[Collected data]
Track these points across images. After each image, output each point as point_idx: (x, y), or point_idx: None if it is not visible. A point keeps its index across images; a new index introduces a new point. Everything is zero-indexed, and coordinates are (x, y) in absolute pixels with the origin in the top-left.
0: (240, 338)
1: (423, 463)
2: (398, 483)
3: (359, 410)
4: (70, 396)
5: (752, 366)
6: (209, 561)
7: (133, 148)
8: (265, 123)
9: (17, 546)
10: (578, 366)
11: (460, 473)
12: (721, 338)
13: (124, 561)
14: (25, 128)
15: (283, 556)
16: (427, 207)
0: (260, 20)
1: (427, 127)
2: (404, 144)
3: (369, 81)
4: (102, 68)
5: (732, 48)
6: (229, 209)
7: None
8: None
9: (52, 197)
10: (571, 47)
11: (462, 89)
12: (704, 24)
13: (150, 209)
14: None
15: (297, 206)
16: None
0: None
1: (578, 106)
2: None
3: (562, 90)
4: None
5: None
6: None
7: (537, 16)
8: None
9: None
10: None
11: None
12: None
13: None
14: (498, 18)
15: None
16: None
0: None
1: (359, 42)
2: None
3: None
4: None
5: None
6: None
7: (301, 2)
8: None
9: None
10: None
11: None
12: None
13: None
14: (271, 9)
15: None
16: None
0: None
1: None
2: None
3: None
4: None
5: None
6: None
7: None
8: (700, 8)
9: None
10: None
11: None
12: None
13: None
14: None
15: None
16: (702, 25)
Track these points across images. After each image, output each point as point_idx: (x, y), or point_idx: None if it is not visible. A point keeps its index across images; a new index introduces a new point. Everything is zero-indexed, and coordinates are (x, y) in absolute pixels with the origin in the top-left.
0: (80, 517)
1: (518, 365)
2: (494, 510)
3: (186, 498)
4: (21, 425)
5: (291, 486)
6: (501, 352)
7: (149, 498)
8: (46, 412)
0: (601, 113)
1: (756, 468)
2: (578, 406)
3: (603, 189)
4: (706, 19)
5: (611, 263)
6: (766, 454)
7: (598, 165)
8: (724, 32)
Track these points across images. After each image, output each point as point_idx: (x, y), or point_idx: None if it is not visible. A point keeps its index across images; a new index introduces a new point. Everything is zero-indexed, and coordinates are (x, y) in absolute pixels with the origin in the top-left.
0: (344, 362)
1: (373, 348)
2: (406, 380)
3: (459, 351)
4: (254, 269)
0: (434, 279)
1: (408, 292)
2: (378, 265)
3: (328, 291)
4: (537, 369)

▸ **GIVEN TASK**
Please lay out every line of the records above as a JSON list of strings, one string per line, with blank lines left out.

▸ **THE ANSWER**
[
  "Track these points across images. After each image, output each point as point_idx: (x, y), or point_idx: None if it is not visible. A point keeps its index across images; a new index introduces a new point. Everything is zero-indexed, and coordinates are (x, y) in absolute pixels with the origin in the top-left.",
  "0: (240, 338)",
  "1: (423, 463)",
  "2: (398, 483)",
  "3: (359, 410)",
  "4: (70, 396)",
  "5: (752, 366)",
  "6: (209, 561)",
  "7: (133, 148)",
  "8: (265, 123)",
  "9: (17, 546)",
  "10: (578, 366)",
  "11: (460, 473)",
  "12: (721, 338)",
  "13: (124, 561)",
  "14: (25, 128)",
  "15: (283, 556)",
  "16: (427, 207)",
  "0: (260, 20)",
  "1: (427, 127)",
  "2: (404, 144)",
  "3: (369, 81)",
  "4: (102, 68)",
  "5: (732, 48)",
  "6: (229, 209)",
  "7: None",
  "8: None",
  "9: (52, 197)",
  "10: (571, 47)",
  "11: (462, 89)",
  "12: (704, 24)",
  "13: (150, 209)",
  "14: None",
  "15: (297, 206)",
  "16: None",
  "0: None",
  "1: (578, 106)",
  "2: None",
  "3: (562, 90)",
  "4: None",
  "5: None",
  "6: None",
  "7: (537, 16)",
  "8: None",
  "9: None",
  "10: None",
  "11: None",
  "12: None",
  "13: None",
  "14: (498, 18)",
  "15: None",
  "16: None",
  "0: None",
  "1: (359, 42)",
  "2: None",
  "3: None",
  "4: None",
  "5: None",
  "6: None",
  "7: (301, 2)",
  "8: None",
  "9: None",
  "10: None",
  "11: None",
  "12: None",
  "13: None",
  "14: (271, 9)",
  "15: None",
  "16: None",
  "0: None",
  "1: None",
  "2: None",
  "3: None",
  "4: None",
  "5: None",
  "6: None",
  "7: None",
  "8: (700, 8)",
  "9: None",
  "10: None",
  "11: None",
  "12: None",
  "13: None",
  "14: None",
  "15: None",
  "16: (702, 25)",
  "Track these points across images. After each image, output each point as point_idx: (x, y), or point_idx: None if it is not visible. A point keeps its index across images; a new index introduces a new point. Everything is zero-indexed, and coordinates are (x, y) in absolute pixels with the origin in the top-left.",
  "0: (80, 517)",
  "1: (518, 365)",
  "2: (494, 510)",
  "3: (186, 498)",
  "4: (21, 425)",
  "5: (291, 486)",
  "6: (501, 352)",
  "7: (149, 498)",
  "8: (46, 412)",
  "0: (601, 113)",
  "1: (756, 468)",
  "2: (578, 406)",
  "3: (603, 189)",
  "4: (706, 19)",
  "5: (611, 263)",
  "6: (766, 454)",
  "7: (598, 165)",
  "8: (724, 32)",
  "Track these points across images. After each image, output each point as point_idx: (x, y), or point_idx: None if it is not visible. A point keeps its index across images; a new index introduces a new point. Everything is zero-indexed, and coordinates are (x, y) in absolute pixels with the origin in the top-left.",
  "0: (344, 362)",
  "1: (373, 348)",
  "2: (406, 380)",
  "3: (459, 351)",
  "4: (254, 269)",
  "0: (434, 279)",
  "1: (408, 292)",
  "2: (378, 265)",
  "3: (328, 291)",
  "4: (537, 369)"
]